Ever have someone leave the company only to find out that they own critical database processes… because that process failed? It hasn’t happened to me, yet, but a recent Active Directory outage this weekend got me thinking about it.
The network admins made some upgrades to our Active Directory Servers over the weekend. After getting a few errors that jobs couldn’t run under a certain security context (my manager’s account) I put two and two together and realized that the SQL Server wouldn’t be able to authenticate against Active Directory if the server was down. I called my boss and confirmed that 1) he hadn’t been fired and 2) I was seeing what I thought I was seeing.
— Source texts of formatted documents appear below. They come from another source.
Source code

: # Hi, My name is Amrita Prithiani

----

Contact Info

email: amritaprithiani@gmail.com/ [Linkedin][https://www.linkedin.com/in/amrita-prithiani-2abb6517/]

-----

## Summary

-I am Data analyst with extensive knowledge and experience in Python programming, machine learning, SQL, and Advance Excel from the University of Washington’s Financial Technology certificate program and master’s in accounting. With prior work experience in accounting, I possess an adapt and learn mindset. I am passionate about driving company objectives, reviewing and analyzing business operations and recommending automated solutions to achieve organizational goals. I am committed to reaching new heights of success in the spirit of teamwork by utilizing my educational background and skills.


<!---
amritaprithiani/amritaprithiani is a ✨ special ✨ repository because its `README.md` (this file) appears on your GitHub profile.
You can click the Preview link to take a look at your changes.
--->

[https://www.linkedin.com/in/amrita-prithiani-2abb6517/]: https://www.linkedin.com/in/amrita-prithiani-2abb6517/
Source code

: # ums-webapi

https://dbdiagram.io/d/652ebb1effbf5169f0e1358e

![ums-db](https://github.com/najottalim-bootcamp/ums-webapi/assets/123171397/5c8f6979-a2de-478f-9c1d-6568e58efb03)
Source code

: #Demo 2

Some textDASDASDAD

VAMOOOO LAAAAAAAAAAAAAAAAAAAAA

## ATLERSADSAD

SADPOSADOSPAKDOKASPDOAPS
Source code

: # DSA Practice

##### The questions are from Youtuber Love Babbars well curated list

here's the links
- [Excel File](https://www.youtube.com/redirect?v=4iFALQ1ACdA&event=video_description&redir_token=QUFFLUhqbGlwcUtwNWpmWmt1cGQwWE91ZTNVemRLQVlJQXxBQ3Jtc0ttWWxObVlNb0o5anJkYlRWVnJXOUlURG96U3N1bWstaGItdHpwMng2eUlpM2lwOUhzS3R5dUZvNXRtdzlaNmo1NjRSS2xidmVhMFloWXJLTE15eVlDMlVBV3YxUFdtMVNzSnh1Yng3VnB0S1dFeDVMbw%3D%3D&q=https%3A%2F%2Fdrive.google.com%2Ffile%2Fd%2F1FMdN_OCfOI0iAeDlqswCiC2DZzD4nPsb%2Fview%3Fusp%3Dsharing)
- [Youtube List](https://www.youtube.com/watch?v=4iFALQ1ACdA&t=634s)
Once I was done with the phone call, I jotted down a note to look into this on Monday and went back to blasting the crap out of bad guys in the ASCII version of Halo. Fast forward to this morning. How would I go about figuring out which jobs were running under the wrong credentials? Magic.
Okay, it’s not really magic. We just pull back the database owner SID and compare that to the owners of any jobs. Once we know which jobs don’t belong to the current database owner, we can go ahead an change the job’s owner using sp_update job.
DECLARE @db_owner_sid AS VARBINARY(85) ; SELECT @db_owner_sid = s.SID FROM sys.sysusers AS s WHERE s.uid = 1 ; SELECT SUSER_SNAME(sj.owner_sid) , name , enabled FROM msdb..sysjobs AS sj WHERE sj.owner_sid <> @db_owner_sid ; GO EXEC msdb..sp_update_job @job_name = 'the job name', @owner_login_name = 'the new owner'
It’s important to keep in mind that we don’t really care who owns the job, we just want to make sure that it’s not a user who can get fired. No, Mister DBA, that doesn’t mean you. It means any non-system/service account. We want to make sure that everything is running safe and sound and that no nasty surprises will happen when you go on vacation in India for a month to find your spiritual foundation or whatever your dirty hippy ass is going to do for a month in India.